Mäuseplage in Australien »Ich höre sie in den Wänden und auf dem Dach«
Australiens Landwirte leiden unter der schlimmsten Mäuseplage seit Jahrzehnten. Millionen von Nagern zerstören die Ernte und bringen die Bauern um ihren Schlaf.
DER SPIEGEL
Sie wuseln und flitzen herum – und scheinen einfach überall zu sein. Australien hat sich kaum von Feuern, Trockenheit und Überschwemmungen erholt, schon wird es von der schlimmsten Mäuseplage seit Jahrzehnten heimgesucht. Besonders betroffen sind die Bundesstaaten New South Wales, Queensland und Victoria. Hier sind die Nager in Supermärkte eingedrungen und haben für Stromausfälle gesorgt.
Norman Moeris, Bauer: »Sie haben Kabel, Motorräder, Fahrzeuge, Rohre, Traktoren zerstört. Einige sind in Rauch aufgegangen nach Kurzschlüssen. Sie haben Haushaltsgeräte, Waschmaschinen ruiniert, Spülmaschinen, Wäsche, Lebensmittel.«
Noch nie hätten sich die Mäuse über so weite Flächen verbreitet wie jetzt, erzählt Moeris. Tausenden Bauern wie ihm haben die Nager die Ernte vernichtet. Ein starker Regen in den letzten Monaten hatte für eine Rekordernte gesorgt und Australien von einer jahrelangen Dürre erlöst. Doch die Millionen Nager konnten sich durch das reichliche Futter noch schneller vermehren.

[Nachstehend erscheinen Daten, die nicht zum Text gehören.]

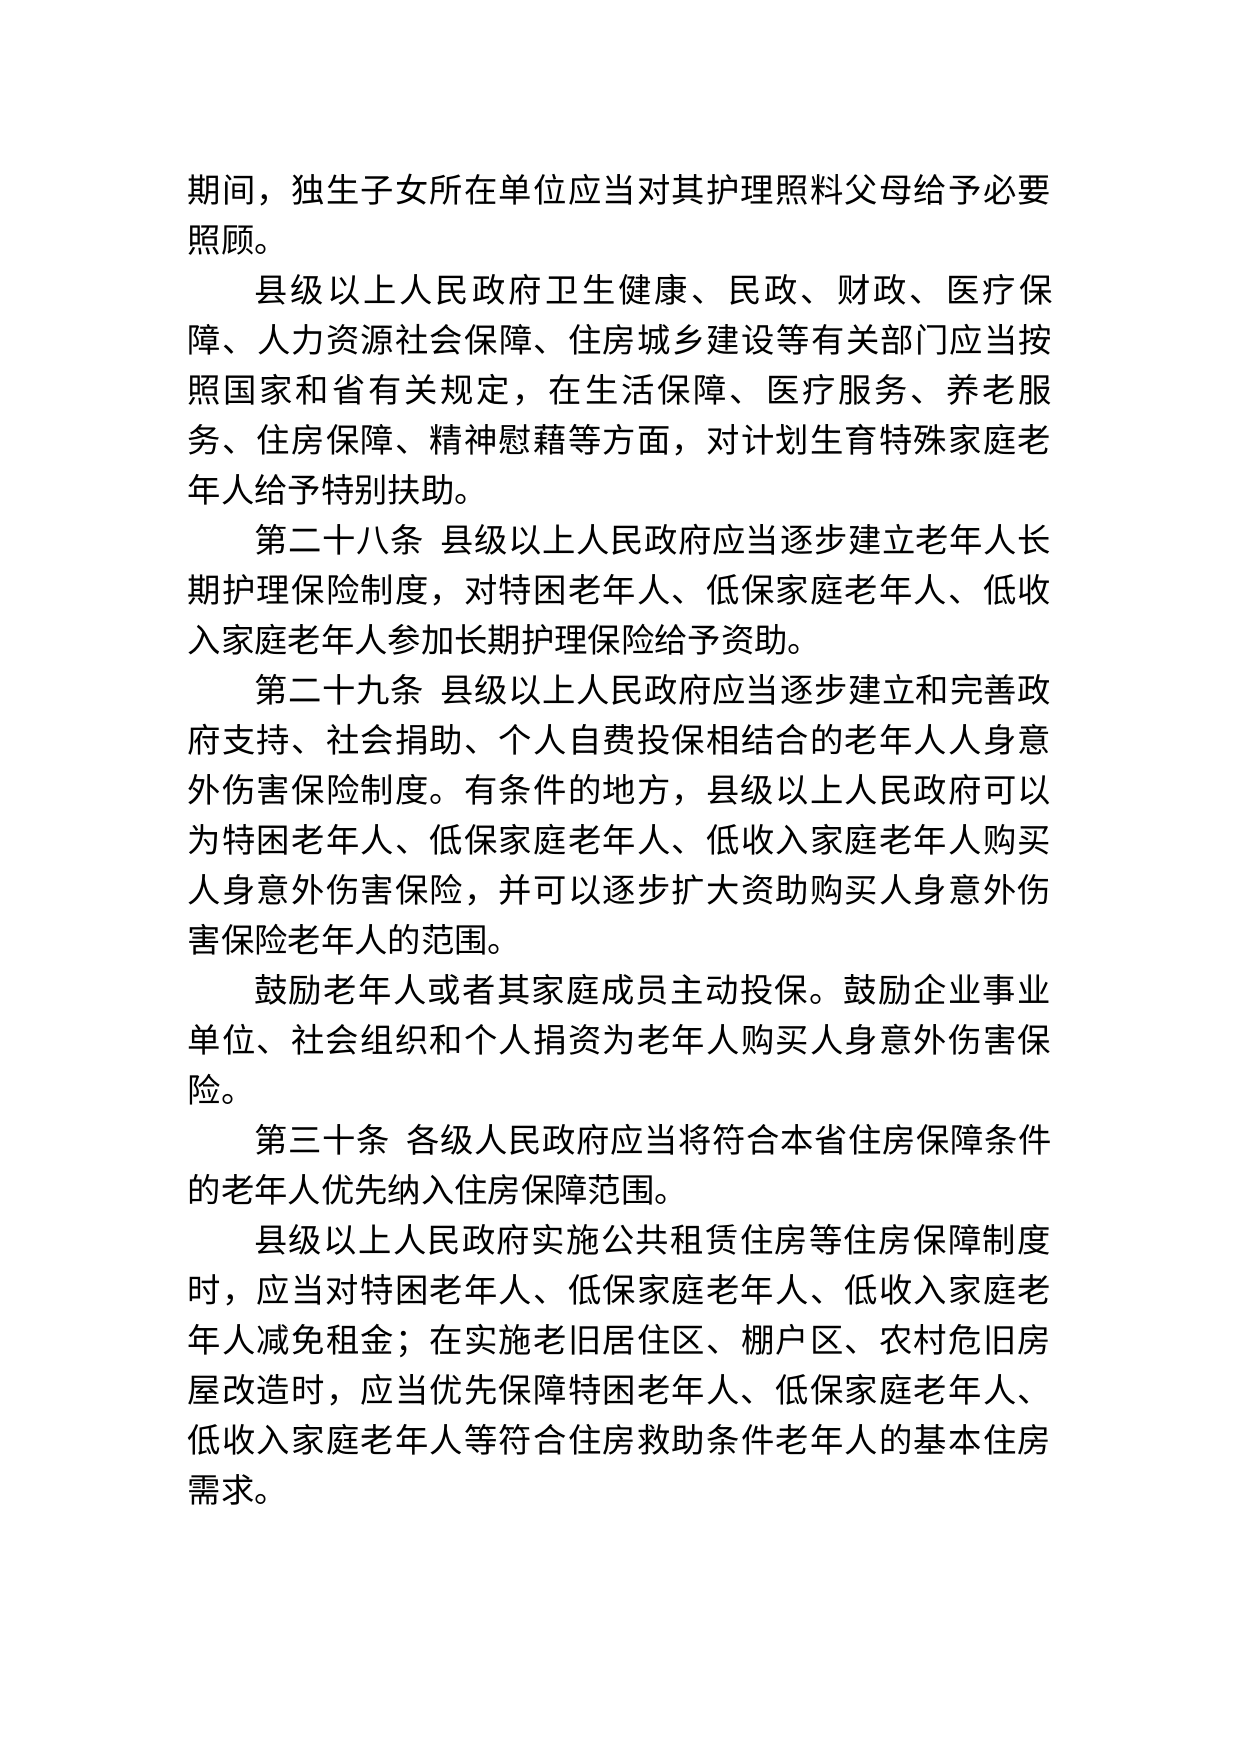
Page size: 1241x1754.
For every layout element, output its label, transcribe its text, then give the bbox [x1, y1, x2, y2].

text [187, 162, 1053, 262]
text 县级以上人民政府实施公共租赁住房等住房保障制度时，应当对特困老年人、低保家庭老年人、低收入家庭老年人减免租金；在实施老旧居住区、棚户区、农村危旧房屋改造时，应当优先保障特困老年人、低保家庭老年人、低收入家庭老年人等符合住房救助条件老年人的基本住房需求。 [187, 1212, 1053, 1512]
text 县级以上人民政府卫生健康、民政、财政、医疗保障、人力资源社会保障、住房城乡建设等有关部门应当按照国家和省有关规定，在生活保障、医疗服务、养老服务、住房保障、精神慰藉等方面，对计划生育特殊家庭老年人给予特别扶助。 [187, 262, 1053, 512]
text 第三十条 各级人民政府应当将符合本省住房保障条件的老年人优先纳入住房保障范围。 [187, 1112, 1053, 1212]
text 鼓励老年人或者其家庭成员主动投保。鼓励企业事业单位、社会组织和个人捐资为老年人购买人身意外伤害保险。 [187, 962, 1053, 1112]
text 第二十九条 县级以上人民政府应当逐步建立和完善政府支持、社会捐助、个人自费投保相结合的老年人人身意外伤害保险制度。有条件的地方，县级以上人民政府可以为特困老年人、低保家庭老年人、低收入家庭老年人购买人身意外伤害保险，并可以逐步扩大资助购买人身意外伤害保险老年人的范围。 [187, 662, 1053, 962]
text 第二十八条 县级以上人民政府应当逐步建立老年人长期护理保险制度，对特困老年人、低保家庭老年人、低收入家庭老年人参加长期护理保险给予资助。 [187, 512, 1053, 662]
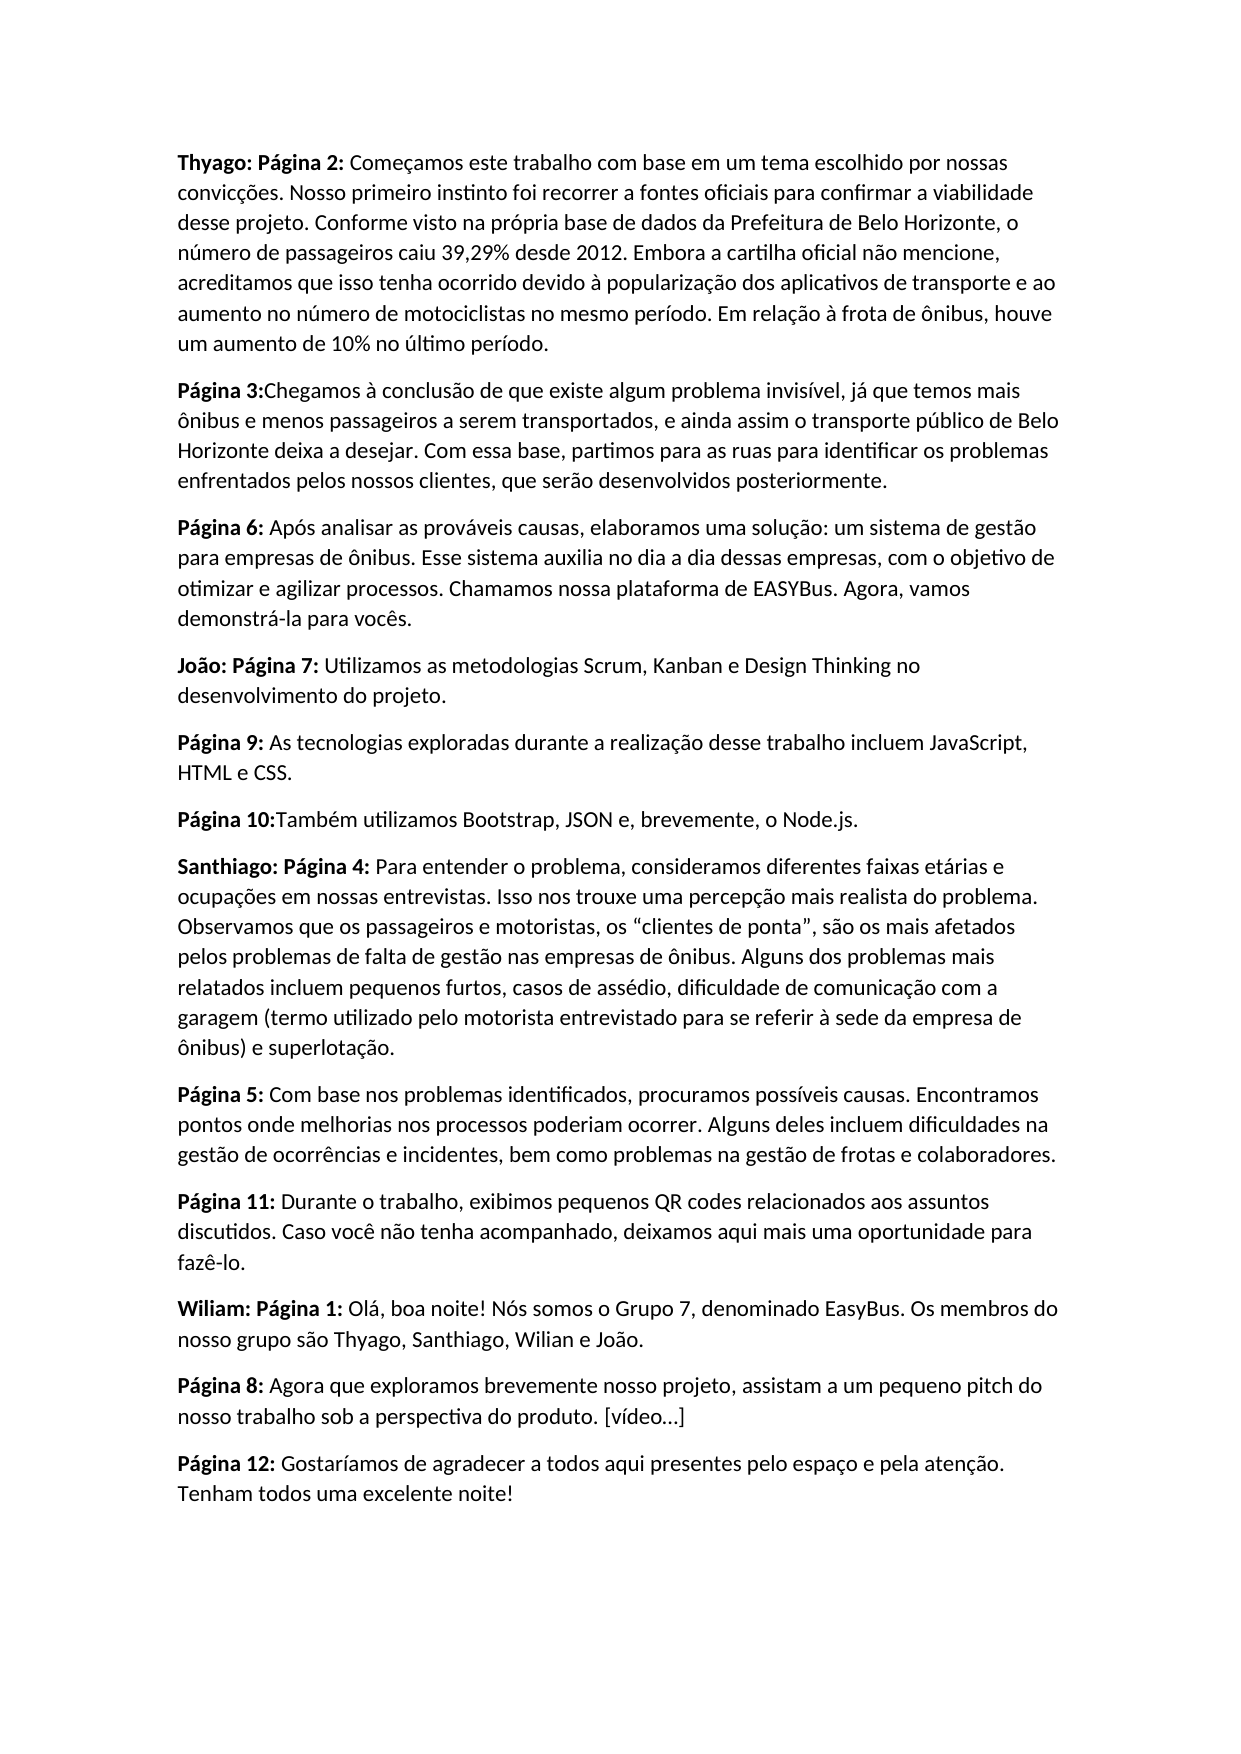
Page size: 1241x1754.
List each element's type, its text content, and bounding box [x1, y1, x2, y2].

text Página 10:Também utilizamos Bootstrap, JSON e, brevemente, o Node.js. [177, 805, 1063, 833]
text Página 5: Com base nos problemas identificados, procuramos possíveis causas. Encontramos pontos onde melhorias nos processos poderiam ocorrer. Alguns deles incluem dificuldades na gestão de ocorrências e incidentes, bem como problemas na gestão de frotas e colaboradores. [177, 1080, 1063, 1168]
text Wiliam: Página 1: Olá, boa noite! Nós somos o Grupo 7, denominado EasyBus. Os membros do nosso grupo são Thyago, Santhiago, Wilian e João. [177, 1294, 1063, 1353]
text João: Página 7: Utilizamos as metodologias Scrum, Kanban e Design Thinking no desenvolvimento do projeto. [177, 651, 1063, 709]
text Página 9: As tecnologias exploradas durante a realização desse trabalho incluem JavaScript, HTML e CSS. [177, 728, 1063, 786]
text Página 3:Chegamos à conclusão de que existe algum problema invisível, já que temos mais ônibus e menos passageiros a serem transportados, e ainda assim o transporte público de Belo Horizonte deixa a desejar. Com essa base, partimos para as ruas para identificar os problemas enfrentados pelos nossos clientes, que serão desenvolvidos posteriormente. [177, 376, 1063, 494]
text Página 6: Após analisar as prováveis causas, elaboramos uma solução: um sistema de gestão para empresas de ônibus. Esse sistema auxilia no dia a dia dessas empresas, com o objetivo de otimizar e agilizar processos. Chamamos nossa plataforma de EASYBus. Agora, vamos demonstrá-la para vocês. [177, 513, 1063, 632]
text Santhiago: Página 4: Para entender o problema, consideramos diferentes faixas etárias e ocupações em nossas entrevistas. Isso nos trouxe uma percepção mais realista do problema. Observamos que os passageiros e motoristas, os “clientes de ponta”, são os mais afetados pelos problemas de falta de gestão nas empresas de ônibus. Alguns dos problemas mais relatados incluem pequenos furtos, casos de assédio, dificuldade de comunicação com a garagem (termo utilizado pelo motorista entrevistado para se referir à sede da empresa de ônibus) e superlotação. [177, 852, 1063, 1061]
text Thyago: Página 2: Começamos este trabalho com base em um tema escolhido por nossas convicções. Nosso primeiro instinto foi recorrer a fontes oficiais para confirmar a viabilidade desse projeto. Conforme visto na própria base de dados da Prefeitura de Belo Horizonte, o número de passageiros caiu 39,29% desde 2012. Embora a cartilha oficial não mencione, acreditamos que isso tenha ocorrido devido à popularização dos aplicativos de transporte e ao aumento no número de motociclistas no mesmo período. Em relação à frota de ônibus, houve um aumento de 10% no último período. [177, 148, 1063, 357]
text Página 12: Gostaríamos de agradecer a todos aqui presentes pelo espaço e pela atenção. Tenham todos uma excelente noite! [177, 1449, 1063, 1507]
text Página 11: Durante o trabalho, exibimos pequenos QR codes relacionados aos assuntos discutidos. Caso você não tenha acompanhado, deixamos aqui mais uma oportunidade para fazê-lo. [177, 1187, 1063, 1276]
text Página 8: Agora que exploramos brevemente nosso projeto, assistam a um pequeno pitch do nosso trabalho sob a perspectiva do produto. [vídeo…] [177, 1372, 1063, 1430]
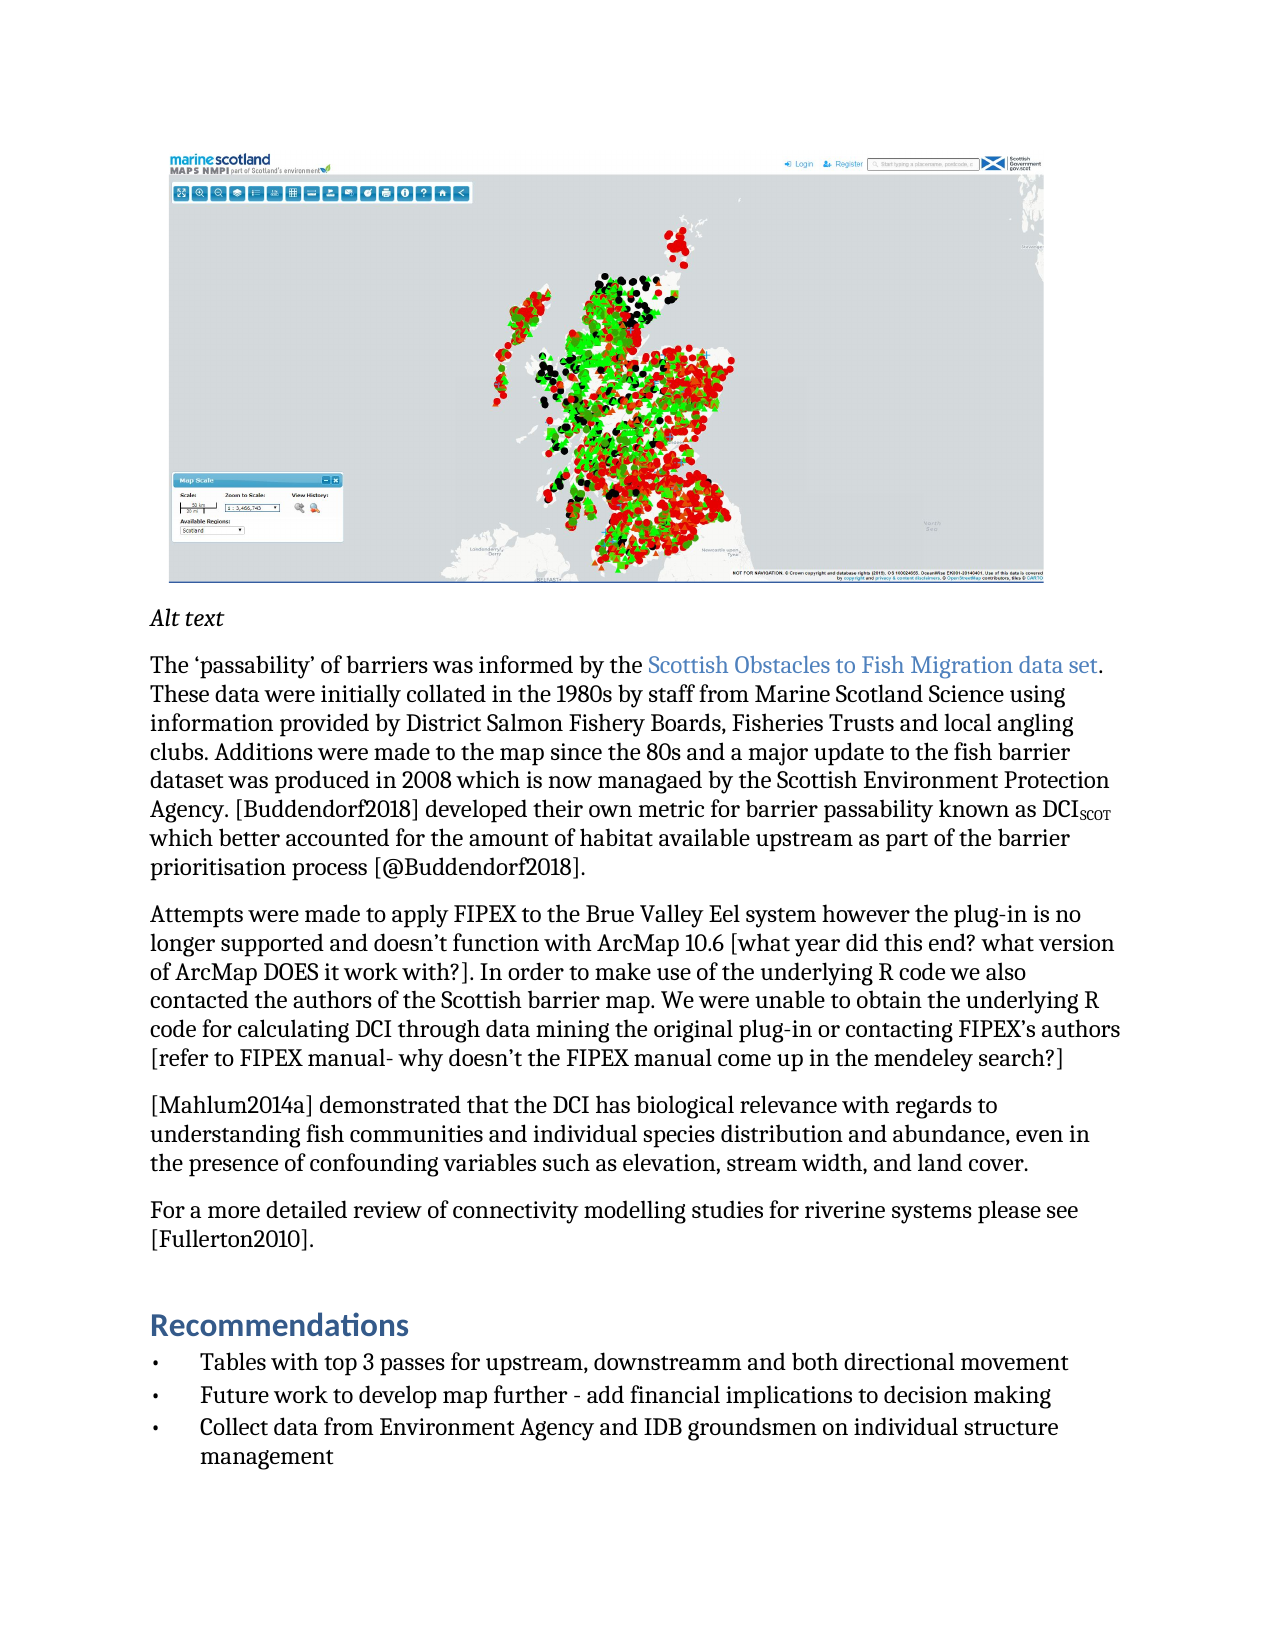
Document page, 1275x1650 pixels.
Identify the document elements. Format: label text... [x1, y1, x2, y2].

list Tables with top 3 passes for upstream, downstreamm and both directional movement [150, 1348, 1125, 1377]
text Alt text [150, 604, 1125, 632]
list Future work to develop map further - add financial implications to decision making [150, 1381, 1125, 1409]
subtitle Recommendations [150, 1304, 1125, 1344]
picture [168, 150, 1044, 583]
text For a more detailed review of connectivity modelling studies for riverine systems please see [Fullerton2010]. [150, 1196, 1125, 1254]
list Collect data from Environment Agency and IDB groundsmen on individual structure management [150, 1413, 1125, 1471]
text Attempts were made to apply FIPEX to the Brue Valley Eel system however the plug-in is no longer supported and doesn’t function with ArcMap 10.6 [what year did this end? what version of ArcMap DOES it work with?]. In order to make use of the underlying R code we also contacted the authors of the Scottish barrier map. We were unable to obtain the underlying R code for calculating DCI through data mining the original plug-in or contacting FIPEX’s authors [refer to FIPEX manual- why doesn’t the FIPEX manual come up in the mendeley search?] [150, 900, 1125, 1072]
text The ‘passability’ of barriers was informed by the Scottish Obstacles to Fish Migration data set. These data were initially collated in the 1980s by staff from Marine Scotland Science using information provided by District Salmon Fishery Boards, Fisheries Trusts and local angling clubs. Additions were made to the map since the 80s and a major update to the fish barrier dataset was produced in 2008 which is now managaed by the Scottish Environment Protection Agency. [Buddendorf2018] developed their own metric for barrier passability known as DCISCOT which better accounted for the amount of habitat available upstream as part of the barrier prioritisation process [@Buddendorf2018]. [150, 651, 1125, 881]
text [Mahlum2014a] demonstrated that the DCI has biological relevance with regards to understanding fish communities and individual species distribution and abundance, even in the presence of confounding variables such as elevation, stream width, and land cover. [150, 1091, 1125, 1177]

Doug O’Connor, Bauer: »Ich hatte eine Weile nicht nachgesehen, war mit der Aussaat auf dem Traktor beschäftigt. Da habe ich diese Sache fallengelassen. Doch sie sind hier die ganze Zeit, und es gibt kein Entrinnen. Ich muss also noch mehr Köder auslegen. Ich hatte noch nie eine so stark zerstörte Heuernte.«
Die Mäuse haben O’Connors Heuvorrat verwüstet, mit dem er normalerweise seine 800 Merinoschafe füttert. Einen Teil des Heus wollte der Bauer für die kommende Trockenheit aufbewahren. Nun muss O'Connor es verbrennen – die Mäuse haben es angefressen und als Nest benutzt. Auch Weizen, Gerste und Raps haben die Nager unbrauchbar gemacht. Tagsüber verstecken sich die Millionen Nager, sie werden meist nachts aktiv – die Bauern machen dann kein Auge mehr zu.
Kodi Brady, Bauer: »Ich kann nicht mehr schlafen, weil ich paranoid geworden bin. Ich höre sie in den Wänden und im Dach. Mein soziales und emotionales Wohlbefinden ist hinüber, ich bin komplett im Eimer. Ich fühle mich davon heute ziemlich zermürbt.«
Kodi Brady hat sein Haus mit Gummi abgedichtet und öffnet die Fenster nicht mehr. Jede Nacht fängt er Hunderte Mäuse in Wassereimern. Morgens verbringt er mindestens eine Stunde damit, die Kadaver wegzuschaffen. Der Geruch verwesender Nager sei noch schlimmer als der von Mäuse-Urin. Die Kadaver und die Exkremente verschmutzten zudem das Trinkwasser.
Die betroffenen Bauern bekommen außer Gratisködern bisher keine Hilfe vom Staat. Nun fordern sie von der Regierung die Erlaubnis, auch das Gift »Bromadiolon« einsetzen zu können. Dieses ist in Australien aktuell verboten, da es auch Haustiere und andere heimische Tierarten töten kann. Bauer Moeris setzt dagegen auf die Nager selbst:
Norman Moeris, Bauer:»Wenn man sie lang genug lässt, fressen sie sich gegenseitig, ganz einfach. Sie nehmen sich die Schwächsten vor und arbeiten sich bis zu den Stärksten durch.«
Sollte sich die Plage nicht eindämmen lassen, befürchtet Agrarminister Adam Marshall eine ökonomische und soziale Krise in Teilen von New South Wales. Schätzungen zufolge könnten die Mäuse in diesem australischen Winter Ernten im Wert von bis zu 634 Millionen Euro vernichten. Ein Wettlauf mit der Zeit, denn: Ein Mäusepaar bekommt allein bis zu 500 Nachkommen.